Existen varios convencionalismos acerca de los suizos que convendría desbaratar antes de comenzar: que los suizos son malhumorados, que sólo saben de relojes, que hablan un alemán imposible de comprender y que todas sus vacas son violetas.
En realidad los suizos son un pueblo abierto y acostumbrado al trato con extranjeros (constituyen una importante parte de su población laboralmente activa y los visitantes vienen durante todo el año) y su alemán es tan comprensible como el que se habla en Austria o en algunas partes de Alemania. No sólo tienen relojes y en cuanto a las vacas violetas, es necesaria una ingesta de alcohol lo suficientemente fuerte para ver una vaca de ese color. En menores dosis se puede disfrutar de un país que todavía está por descubrirse, escondido entre los Alpes y los prejuicios.
Desde adentro
Es difícil escapar del encanto de Berna.
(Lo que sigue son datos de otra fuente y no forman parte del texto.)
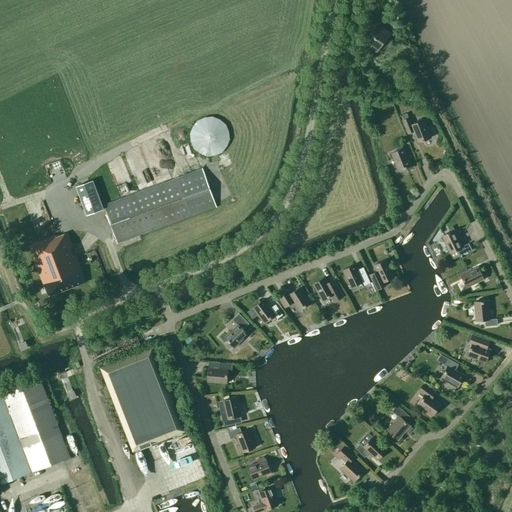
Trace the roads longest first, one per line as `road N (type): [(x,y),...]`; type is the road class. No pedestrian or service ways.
road 1 (unclassified): [(77,325),(90,311),(233,253),(274,222),(299,167),(334,0)]
road 2 (track): [(168,126),(323,54)]
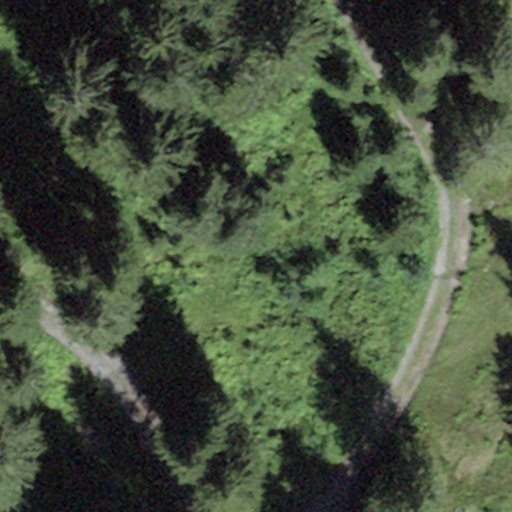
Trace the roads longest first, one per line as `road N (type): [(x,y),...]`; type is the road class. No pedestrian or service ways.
road 1 (track): [(344,511),(364,450),(447,276),(453,204),(434,146),(338,0)]
road 2 (track): [(0,286),(68,324),(116,369),(198,511)]
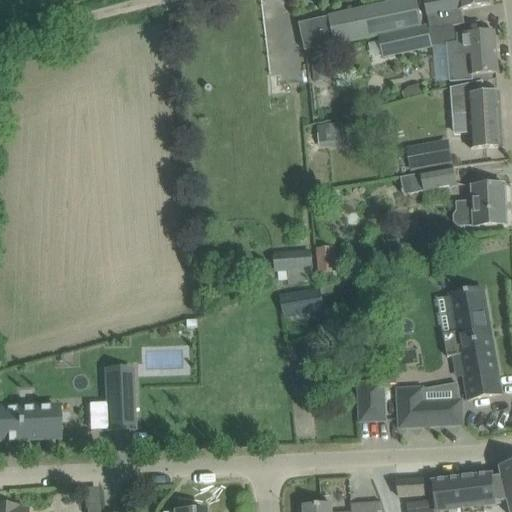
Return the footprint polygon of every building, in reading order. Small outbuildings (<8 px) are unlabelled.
[(415,0),(414,0),(299,25),(304,50),(421,26),(415,0)] [(424,0),(428,20),(432,36),(454,32),(453,26),(461,25),(459,11),(491,5),(490,1),(489,0),(424,0)] [(426,27),(379,38),(383,57),(430,47),(426,27)] [(473,76),(478,76),(498,74),(494,33),(447,37),(450,84),(473,82),(473,76)] [(331,81),(329,65),(312,67),(314,83),(331,81)] [(285,95),(283,74),(268,75),(270,96),(285,95)] [(405,99),(423,94),(420,85),(407,88),(403,92),(405,99)] [(330,92),(318,93),(321,111),(333,109),(330,92)] [(479,94),(469,94),(469,100),(470,115),(472,151),(483,150),(503,149),(499,93),(479,94)] [(355,112),(371,109),(369,99),(353,102),(355,112)] [(341,123),(316,126),(318,148),(343,146),(341,123)] [(427,145),(406,149),(410,173),(431,169),(427,145)] [(458,188),(457,183),(455,168),(421,174),(401,178),(404,197),(458,188)] [(474,228),(487,227),(507,226),(505,186),(472,188),(473,203),(456,203),(457,212),(453,217),(454,224),(457,228),(474,227),(474,228)] [(337,273),(335,248),(316,250),(319,275),(337,273)] [(307,252),(275,254),(276,274),(287,273),(288,287),(314,282),(311,252),(307,252)] [(292,295),(292,297),(281,299),(286,322),(320,315),(315,290),(292,295)] [(467,401),(500,395),(482,290),(449,296),(456,336),(444,338),(447,358),(459,356),(467,401)] [(384,381),(358,382),(359,422),(384,422),(384,381)] [(462,426),(461,399),(460,399),(457,384),(423,389),(423,387),(397,389),(399,429),(462,426)] [(132,388),(106,390),(108,432),(134,430),(132,388)] [(56,408),(0,410),(0,442),(7,442),(7,445),(9,445),(8,442),(14,442),(14,445),(15,445),(15,442),(58,440),(56,408)] [(434,502),(407,505),(407,511),(456,511),(496,507),(495,504),(508,503),(510,511),(511,511),(511,465),(499,469),(502,478),(492,480),(492,476),(432,484),(434,502)] [(424,481),(397,483),(398,498),(425,497),(424,481)] [(329,498),(319,498),(320,506),(329,506),(329,498)] [(384,511),(382,503),(351,505),(351,511),(331,511),(331,505),(329,506),(320,506),(303,507),(303,509),(299,510),(299,511),(384,511)]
Esta ciudad de ciento treinta mil habitantes, cuyo tercio de superficie está compuesto por parques públicos y bosques, tiene una historia rica que va desde su fundación en 1191 a su presente como capital de Suiza, y que no puede dejar de interesar a sus visitantes. No hace falta lanzarse de lleno sobre los libros para conocerla sino recorrer las calles de la ciudad que respetan la traza medieval y cuyas arcadas constituyen el mayor mercado cubierto (seis kilómetros) de Europa. Esas calles están cubiertas de flores durante todo el año y convergen, en su mayoría, en el puente Nydeggbrücke que atraviesa el río Aare. Una interesante vista de la curva que éste hace a la altura de la ciudad, envolviendo todo el casco antiguo, puede obtenerse desde la torre principal de la catedral.
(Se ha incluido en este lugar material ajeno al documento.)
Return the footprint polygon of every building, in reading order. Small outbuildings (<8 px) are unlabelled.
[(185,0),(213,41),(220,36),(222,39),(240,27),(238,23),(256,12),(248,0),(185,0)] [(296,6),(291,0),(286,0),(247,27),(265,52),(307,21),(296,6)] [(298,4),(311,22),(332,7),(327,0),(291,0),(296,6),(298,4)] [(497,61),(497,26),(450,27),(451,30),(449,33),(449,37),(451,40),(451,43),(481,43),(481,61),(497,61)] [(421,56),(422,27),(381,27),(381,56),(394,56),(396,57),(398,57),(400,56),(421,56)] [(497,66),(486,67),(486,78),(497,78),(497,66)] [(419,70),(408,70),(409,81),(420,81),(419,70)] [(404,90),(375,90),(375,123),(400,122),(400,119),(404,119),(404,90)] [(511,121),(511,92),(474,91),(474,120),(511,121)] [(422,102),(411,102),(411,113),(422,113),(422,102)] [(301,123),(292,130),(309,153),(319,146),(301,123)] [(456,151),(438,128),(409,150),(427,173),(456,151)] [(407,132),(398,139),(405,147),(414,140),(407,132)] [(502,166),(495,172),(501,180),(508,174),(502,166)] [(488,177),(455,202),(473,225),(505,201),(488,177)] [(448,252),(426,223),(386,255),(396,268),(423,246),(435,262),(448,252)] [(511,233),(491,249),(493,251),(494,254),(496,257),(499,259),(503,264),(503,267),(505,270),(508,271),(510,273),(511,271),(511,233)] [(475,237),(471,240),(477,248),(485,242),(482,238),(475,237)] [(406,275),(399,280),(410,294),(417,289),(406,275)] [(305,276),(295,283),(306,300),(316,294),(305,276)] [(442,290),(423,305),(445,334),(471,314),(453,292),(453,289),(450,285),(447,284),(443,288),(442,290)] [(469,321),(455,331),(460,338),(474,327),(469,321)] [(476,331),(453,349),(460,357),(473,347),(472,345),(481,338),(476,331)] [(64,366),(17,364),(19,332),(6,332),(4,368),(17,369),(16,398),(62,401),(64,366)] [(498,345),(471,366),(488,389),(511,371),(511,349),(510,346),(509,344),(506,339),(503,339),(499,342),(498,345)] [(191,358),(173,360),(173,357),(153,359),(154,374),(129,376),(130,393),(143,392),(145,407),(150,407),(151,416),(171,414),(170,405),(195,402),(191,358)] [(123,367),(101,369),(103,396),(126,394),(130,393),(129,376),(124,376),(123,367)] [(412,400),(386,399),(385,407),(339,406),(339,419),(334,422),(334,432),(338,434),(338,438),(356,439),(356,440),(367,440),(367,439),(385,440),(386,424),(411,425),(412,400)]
Esta es uno de los principales ejemplos del gótico tardío en Suiza (notable su sillería de 1523) y la iglesia más importante de la ciudad, aunque también merecen visitarse las otras (especialmente la pequeña iglesia junto al puente Untertorbrücke), así como el Parlamento, la antigua Intendencia en estilo gótico, el casino y la casa de Albert Einstein (donde elaboró su famosa teoría de la relatividad) y las torres medievales, antiguas puertas de la ciudad: la Torre de la Prisión y la del Reloj, ambas en la calle del mercado o Marktgasse. En la última un famoso juego de figuras de 1530 se pone en marcha cuatro minutos antes de cada hora.
Es indispensable entrar en los maravillosos museos de Berna. Hay siete, entre los que se destacan el enorme Museo de Bellas Artes que alberga la mayor cantidad de obras de Paul Klee jamás reunidas, y el de la Ciudad. Los interesados en el esquí y los deportes de montaña tienen aquí el Museo Alpino, aparte de la excelente oportunidad en invierno de partir en excursiones diarias para esquiar en las afueras. Los interesados en las armas de fuego encontrarán muy productiva la visita al Museo Suizo del Rifle.
Se la visite en verano, para nadar en el río o ver en el Bärengraben a los osos que son el símbolo de la ciudad, o en invierno, para disfrutar de sus cafés y de las montañas de los alrededores, Berna tiene un encanto del que es difícil abstraerse y que a menudo resulta difícil de explicar. En sus calles antiguas lo que destaca son las notables fachadas de piedra arenisca y sus fuentes antiguas en forma de columna rematada por una estatua (bellísima la de Sansón). Enorme cantidad de ellas que desafían a los amantes de la errancia que deseen saber su número exacto. Yo he contado once. El lector seguramente corregirá esa cifra.